The Intersection

Thanking Teachers

May 8, 2013

 

One of the best parts of my job is meeting National Board Certified Teachers across the country, usually at ceremonies held to honor their accomplishment. On these occasions, I get to thank them for what they do for our children.

Every day teachers go into classrooms with knowledge, skills, and commitment to do work that is arguably the most complex and unpredictable that anyone does anywhere. They work with children who fall across a wide developmental spectrum and who come from families who fall across an equally wide spectrum of situations.  They do this work within a system that makes a difficult job nearly impossible with at least three layers of bureaucracy – federal, state, and local – telling them what to do. Moreover, the expectations of these government levels can change in an instant. Engineers and architects, doctors and lawyers – none of them are subjected to the kind of policy whiplash we visit upon teachers.

Teachers do this work of promoting learning – which is a distinctly individual experience – to groups of students. Lawyers don’t defend 30 felony cases all in the same courtroom; doctors don’t treat all people with flu-like symptoms at 9:00, and then move on to those with lacerations at 10:00.  But that is the basic structure under which teachers work. As Charlotte Danielson says, “What doctors do, we call tutoring.”

And then there is the society writ large which blames teachers for what goes wrong in our culture and especially our economy, and, at best, takes teachers for granted when things go well. I heard my old boss Ted Sizer tell a group once that society had been quick to point an accusatory finger at teachers and schools during the bad economic times of the 1980’s, but he found it curious that no one was giving the schools any credit when the economy was booming in the 1990’s.
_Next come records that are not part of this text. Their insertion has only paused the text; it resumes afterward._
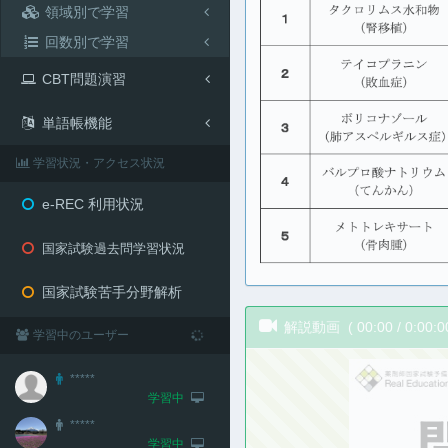
領域別で学習
回数別で学習
CBT問題演習
単語帳機能
学習状況・アクセス状況
e-REC 利用状況
国家試験過去問学習状況
国家試験苦手分野解析
解説動画 (
00:00
/
0:00:0
学習中のユーザー
*****
学習中
*****
学習中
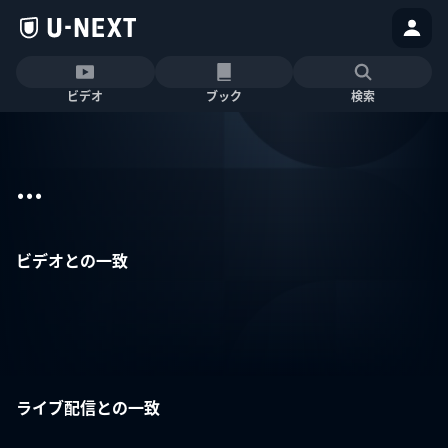
ビデオ
ブック
検索
...
ビデオとの一致
ライブ配信との一致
While all of this bothers teachers – and it should – they keep at it. They don’t lose sight of their job, its complexity, and its importance. Their commitment may bow at times, but it almost never breaks.

We hear how in those countries that are the highest performers in the world, teachers are seen as “nation builders.”  Actually, teachers are nation builders in every country. The question is: What kind of a nation are they building? Teachers in the United States are creating the country we will be in the future. How they are prepared and supported, how we treat them as professionals, and how we thank them – all of that has a profound impact on what they can do for our children.

Governor James B. Hunt, Jr. has said that “The most important thing we do in America is teach our children.”  If he’s right – and I’m certain he is – then the second most important thing is how we support our teachers and how we thank them.